Since validation occurs within the sandbox, special care must be taken that validation routines don't access the environment (e.g., by opening files, network connections, etc.), as the child will be abruptly killed by the sandbox facility. If required, this kind of validation can take place after the parse validation sequence.

Testing

kcgi is shipped with a fully automated testing framework executed with make regress. Interfacing systems can also make use of this by working with the kcgi_regress(3) function library. This framework acts as a mini-webserver, listening on a local port, translating an HTTP document into a minimal CGI request, and passing the request to a kcgi CGI client. For internal tests, test requests are constructed with libcurl.

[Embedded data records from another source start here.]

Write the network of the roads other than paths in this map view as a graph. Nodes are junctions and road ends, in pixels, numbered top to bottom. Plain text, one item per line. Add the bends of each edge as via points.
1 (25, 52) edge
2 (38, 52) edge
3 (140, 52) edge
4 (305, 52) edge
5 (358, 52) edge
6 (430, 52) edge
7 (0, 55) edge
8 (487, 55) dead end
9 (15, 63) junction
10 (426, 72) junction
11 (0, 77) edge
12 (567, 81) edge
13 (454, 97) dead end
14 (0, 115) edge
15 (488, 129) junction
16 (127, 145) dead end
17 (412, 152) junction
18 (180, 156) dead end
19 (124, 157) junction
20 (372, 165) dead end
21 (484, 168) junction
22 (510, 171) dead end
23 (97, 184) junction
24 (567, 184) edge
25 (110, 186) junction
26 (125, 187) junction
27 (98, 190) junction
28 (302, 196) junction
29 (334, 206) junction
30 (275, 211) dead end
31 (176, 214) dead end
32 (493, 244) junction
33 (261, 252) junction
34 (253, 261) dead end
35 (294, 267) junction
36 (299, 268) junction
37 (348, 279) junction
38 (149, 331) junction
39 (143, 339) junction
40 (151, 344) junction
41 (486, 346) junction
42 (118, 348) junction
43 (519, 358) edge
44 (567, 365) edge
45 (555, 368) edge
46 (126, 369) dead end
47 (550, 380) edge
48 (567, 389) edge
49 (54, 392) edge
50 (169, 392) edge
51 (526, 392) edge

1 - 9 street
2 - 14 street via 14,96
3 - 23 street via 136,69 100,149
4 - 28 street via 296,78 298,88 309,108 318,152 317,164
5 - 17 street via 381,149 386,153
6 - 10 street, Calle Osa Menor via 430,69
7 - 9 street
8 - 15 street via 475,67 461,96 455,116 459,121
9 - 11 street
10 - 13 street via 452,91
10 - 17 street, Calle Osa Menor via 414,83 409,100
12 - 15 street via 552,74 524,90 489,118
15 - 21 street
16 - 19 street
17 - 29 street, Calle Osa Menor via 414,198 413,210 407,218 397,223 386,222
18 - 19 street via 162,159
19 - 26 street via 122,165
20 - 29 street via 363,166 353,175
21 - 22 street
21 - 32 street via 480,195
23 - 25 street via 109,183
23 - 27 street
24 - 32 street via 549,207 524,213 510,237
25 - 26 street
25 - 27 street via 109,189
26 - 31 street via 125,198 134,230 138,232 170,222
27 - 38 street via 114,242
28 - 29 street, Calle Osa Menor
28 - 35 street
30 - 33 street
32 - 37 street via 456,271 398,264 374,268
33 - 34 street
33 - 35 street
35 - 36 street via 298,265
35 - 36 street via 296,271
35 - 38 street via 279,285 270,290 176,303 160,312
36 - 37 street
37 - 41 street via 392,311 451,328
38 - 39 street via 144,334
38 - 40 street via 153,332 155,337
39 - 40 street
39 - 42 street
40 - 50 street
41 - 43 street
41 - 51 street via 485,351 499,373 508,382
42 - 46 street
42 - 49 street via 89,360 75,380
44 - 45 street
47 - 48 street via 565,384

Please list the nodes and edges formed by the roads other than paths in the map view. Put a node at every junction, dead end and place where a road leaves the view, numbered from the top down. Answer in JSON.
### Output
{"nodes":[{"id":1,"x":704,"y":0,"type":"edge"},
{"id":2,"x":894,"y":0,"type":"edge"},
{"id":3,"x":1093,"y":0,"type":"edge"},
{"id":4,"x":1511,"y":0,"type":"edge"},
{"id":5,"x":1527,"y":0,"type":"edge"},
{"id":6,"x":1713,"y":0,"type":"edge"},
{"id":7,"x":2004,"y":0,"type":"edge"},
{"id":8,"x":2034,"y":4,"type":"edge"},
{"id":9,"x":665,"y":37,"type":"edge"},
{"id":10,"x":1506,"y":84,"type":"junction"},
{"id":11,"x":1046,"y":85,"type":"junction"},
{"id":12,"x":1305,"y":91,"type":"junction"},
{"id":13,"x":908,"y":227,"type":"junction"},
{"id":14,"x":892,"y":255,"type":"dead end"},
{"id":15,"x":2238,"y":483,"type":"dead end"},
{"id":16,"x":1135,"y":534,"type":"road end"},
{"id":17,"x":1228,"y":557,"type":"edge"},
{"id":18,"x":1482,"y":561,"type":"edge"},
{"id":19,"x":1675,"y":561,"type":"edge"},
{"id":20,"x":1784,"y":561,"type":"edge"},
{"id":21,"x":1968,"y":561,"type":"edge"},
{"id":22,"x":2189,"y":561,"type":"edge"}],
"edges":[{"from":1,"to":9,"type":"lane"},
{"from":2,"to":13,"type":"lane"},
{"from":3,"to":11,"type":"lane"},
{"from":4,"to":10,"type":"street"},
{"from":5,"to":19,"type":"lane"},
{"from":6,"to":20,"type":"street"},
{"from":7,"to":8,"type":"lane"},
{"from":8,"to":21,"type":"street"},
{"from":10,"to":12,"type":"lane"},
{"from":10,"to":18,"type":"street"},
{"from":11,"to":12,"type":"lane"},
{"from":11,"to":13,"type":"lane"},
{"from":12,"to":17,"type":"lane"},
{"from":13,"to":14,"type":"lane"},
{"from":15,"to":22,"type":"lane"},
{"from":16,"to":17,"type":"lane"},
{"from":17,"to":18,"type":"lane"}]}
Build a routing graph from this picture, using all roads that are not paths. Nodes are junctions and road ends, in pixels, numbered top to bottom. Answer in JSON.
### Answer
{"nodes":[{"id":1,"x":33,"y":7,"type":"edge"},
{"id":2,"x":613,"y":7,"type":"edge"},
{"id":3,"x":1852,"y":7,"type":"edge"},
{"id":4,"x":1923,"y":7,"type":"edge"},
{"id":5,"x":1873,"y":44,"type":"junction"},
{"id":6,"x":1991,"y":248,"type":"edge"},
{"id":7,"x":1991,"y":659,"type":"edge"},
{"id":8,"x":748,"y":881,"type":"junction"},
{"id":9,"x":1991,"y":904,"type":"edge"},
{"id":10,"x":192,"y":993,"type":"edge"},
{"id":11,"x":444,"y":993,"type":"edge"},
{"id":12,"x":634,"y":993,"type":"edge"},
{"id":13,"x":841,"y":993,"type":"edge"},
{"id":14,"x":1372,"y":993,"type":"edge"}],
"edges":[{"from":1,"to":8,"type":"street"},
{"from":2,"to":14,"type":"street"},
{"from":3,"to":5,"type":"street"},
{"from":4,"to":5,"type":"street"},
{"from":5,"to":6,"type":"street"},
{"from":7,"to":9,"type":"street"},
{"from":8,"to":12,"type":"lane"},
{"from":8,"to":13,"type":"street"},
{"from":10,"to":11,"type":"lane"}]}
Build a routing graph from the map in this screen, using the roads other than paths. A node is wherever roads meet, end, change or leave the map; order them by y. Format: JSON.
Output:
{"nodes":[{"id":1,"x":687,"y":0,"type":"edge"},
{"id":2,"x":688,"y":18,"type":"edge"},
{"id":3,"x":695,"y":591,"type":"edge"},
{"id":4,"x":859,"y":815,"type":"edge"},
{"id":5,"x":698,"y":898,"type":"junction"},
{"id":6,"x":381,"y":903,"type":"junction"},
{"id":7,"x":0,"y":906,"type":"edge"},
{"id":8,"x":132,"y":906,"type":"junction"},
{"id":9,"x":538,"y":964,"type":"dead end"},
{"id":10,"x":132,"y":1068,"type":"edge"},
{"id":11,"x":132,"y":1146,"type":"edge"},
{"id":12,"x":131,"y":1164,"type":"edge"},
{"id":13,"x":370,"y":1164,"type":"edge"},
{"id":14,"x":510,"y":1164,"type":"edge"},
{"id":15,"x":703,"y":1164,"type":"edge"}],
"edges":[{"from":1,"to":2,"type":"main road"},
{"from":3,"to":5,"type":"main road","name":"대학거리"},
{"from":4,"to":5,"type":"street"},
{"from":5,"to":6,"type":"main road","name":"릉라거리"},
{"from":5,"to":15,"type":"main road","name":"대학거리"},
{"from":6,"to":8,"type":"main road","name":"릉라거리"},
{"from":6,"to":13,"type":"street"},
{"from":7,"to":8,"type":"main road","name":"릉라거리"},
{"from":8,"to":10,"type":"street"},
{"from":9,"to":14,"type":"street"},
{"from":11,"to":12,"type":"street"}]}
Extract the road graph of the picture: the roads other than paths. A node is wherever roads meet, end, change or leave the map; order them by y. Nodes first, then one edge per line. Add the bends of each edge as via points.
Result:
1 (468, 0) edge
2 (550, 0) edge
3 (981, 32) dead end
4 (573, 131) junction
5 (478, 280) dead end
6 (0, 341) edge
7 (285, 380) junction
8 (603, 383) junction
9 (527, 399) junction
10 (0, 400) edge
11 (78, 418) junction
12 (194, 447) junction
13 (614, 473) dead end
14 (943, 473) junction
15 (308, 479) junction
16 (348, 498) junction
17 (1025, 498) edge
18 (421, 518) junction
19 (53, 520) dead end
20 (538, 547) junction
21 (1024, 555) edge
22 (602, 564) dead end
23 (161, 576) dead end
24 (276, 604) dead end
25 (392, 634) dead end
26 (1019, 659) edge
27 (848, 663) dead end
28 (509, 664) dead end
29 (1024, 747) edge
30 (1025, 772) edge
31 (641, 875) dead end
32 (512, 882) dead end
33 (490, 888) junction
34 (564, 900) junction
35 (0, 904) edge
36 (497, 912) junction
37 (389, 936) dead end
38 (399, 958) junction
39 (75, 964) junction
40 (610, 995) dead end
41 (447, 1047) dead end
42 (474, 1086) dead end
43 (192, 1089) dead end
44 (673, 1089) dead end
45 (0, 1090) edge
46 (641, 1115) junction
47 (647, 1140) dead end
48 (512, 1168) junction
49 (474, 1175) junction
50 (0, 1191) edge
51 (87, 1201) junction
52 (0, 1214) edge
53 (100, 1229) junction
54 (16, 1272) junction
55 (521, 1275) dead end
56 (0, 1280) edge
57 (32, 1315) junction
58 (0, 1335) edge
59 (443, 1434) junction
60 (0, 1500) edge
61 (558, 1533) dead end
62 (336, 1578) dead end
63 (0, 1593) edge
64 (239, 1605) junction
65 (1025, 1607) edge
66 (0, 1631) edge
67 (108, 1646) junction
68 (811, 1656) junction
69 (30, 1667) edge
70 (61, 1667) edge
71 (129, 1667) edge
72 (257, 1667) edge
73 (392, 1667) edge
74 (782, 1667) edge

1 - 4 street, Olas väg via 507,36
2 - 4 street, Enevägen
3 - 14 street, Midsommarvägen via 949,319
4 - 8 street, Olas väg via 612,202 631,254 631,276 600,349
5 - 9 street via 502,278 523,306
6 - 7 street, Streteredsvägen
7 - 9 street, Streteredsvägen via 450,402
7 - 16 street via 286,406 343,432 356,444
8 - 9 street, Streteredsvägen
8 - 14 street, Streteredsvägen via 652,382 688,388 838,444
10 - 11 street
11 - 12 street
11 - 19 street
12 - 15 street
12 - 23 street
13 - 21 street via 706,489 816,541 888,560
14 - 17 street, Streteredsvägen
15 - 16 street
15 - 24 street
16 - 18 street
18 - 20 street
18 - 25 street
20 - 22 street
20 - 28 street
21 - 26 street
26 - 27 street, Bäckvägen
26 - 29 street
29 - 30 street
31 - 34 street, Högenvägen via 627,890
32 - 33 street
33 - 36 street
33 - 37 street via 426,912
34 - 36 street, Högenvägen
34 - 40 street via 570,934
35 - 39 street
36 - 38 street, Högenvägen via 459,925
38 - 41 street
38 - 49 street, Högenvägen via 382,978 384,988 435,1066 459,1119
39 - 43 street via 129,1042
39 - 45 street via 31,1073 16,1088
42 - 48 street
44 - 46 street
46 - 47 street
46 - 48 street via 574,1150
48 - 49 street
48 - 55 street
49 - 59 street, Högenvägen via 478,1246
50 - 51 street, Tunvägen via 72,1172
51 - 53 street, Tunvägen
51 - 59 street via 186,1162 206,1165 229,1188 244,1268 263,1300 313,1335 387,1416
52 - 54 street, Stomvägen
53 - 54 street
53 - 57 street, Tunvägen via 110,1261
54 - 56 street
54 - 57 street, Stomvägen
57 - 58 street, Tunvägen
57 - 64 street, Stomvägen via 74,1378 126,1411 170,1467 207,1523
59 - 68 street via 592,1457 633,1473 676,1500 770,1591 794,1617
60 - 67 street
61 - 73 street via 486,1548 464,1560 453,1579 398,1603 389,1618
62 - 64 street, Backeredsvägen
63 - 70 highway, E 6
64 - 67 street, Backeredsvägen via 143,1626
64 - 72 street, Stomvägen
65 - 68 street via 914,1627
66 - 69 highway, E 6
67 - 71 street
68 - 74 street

The automated test framework, at the moment, only has a few tests for basic functionality and sandboxing. The binding local port is fixed, too; so if you plan on running the regression suite, you may need to tweak its access port.

Another testing framework exists for use with the American fuzzy lop. To use this, you'll need to compile the make afl target with your compiler of choice, e.g., make clean, then make afl CC=afl-gcc. Then run the afl-fuzz tool on the afl-multipart, afl-plain, and afl-urlencoded binaries using the test cases (and dictionaries, for the first) provided.

Performance

Security comes at a price. By design, kcgi incurs overhead in three ways: first, spawning a child to process the untrusted network data; second, enacting the sandbox framework; and third, passing parsed pairs back to the parent context.

This figure illustrates the cost of running kcgi against a baseline on OpenBSD 5.5 running nginx and slowcgi(8), i386. It shows the empirical cumulative distribution of a statisically-significant number of page requests (>1000) as measured by ab(1).

Line (1) shows a static file being served by the web server. The high speed is due to the file (most likely) being cached by the web server and/or kernel. Moving right, line (2) shows a basic CGI request producing no content. The CGI simply exits with an HTTP 200. This reflects the cost of invoking slowcgi(8). Line (3) is a simple kcgi that simply emits an HTTP 200. This instance is neither sandboxed nor does it compress output. The overhead from line (2) is due to the additional child being spawned. Line (4) shows the addition of sandboxing without compression, in this case via systrace(4). Lastly, line (5) shows both compression and sandboxing.

In this bar chart, I show the same but for relative comparison of the distribution means. The similarity between the compressed and non-compressed versions are due to the small amount of data being transmitted in the response body.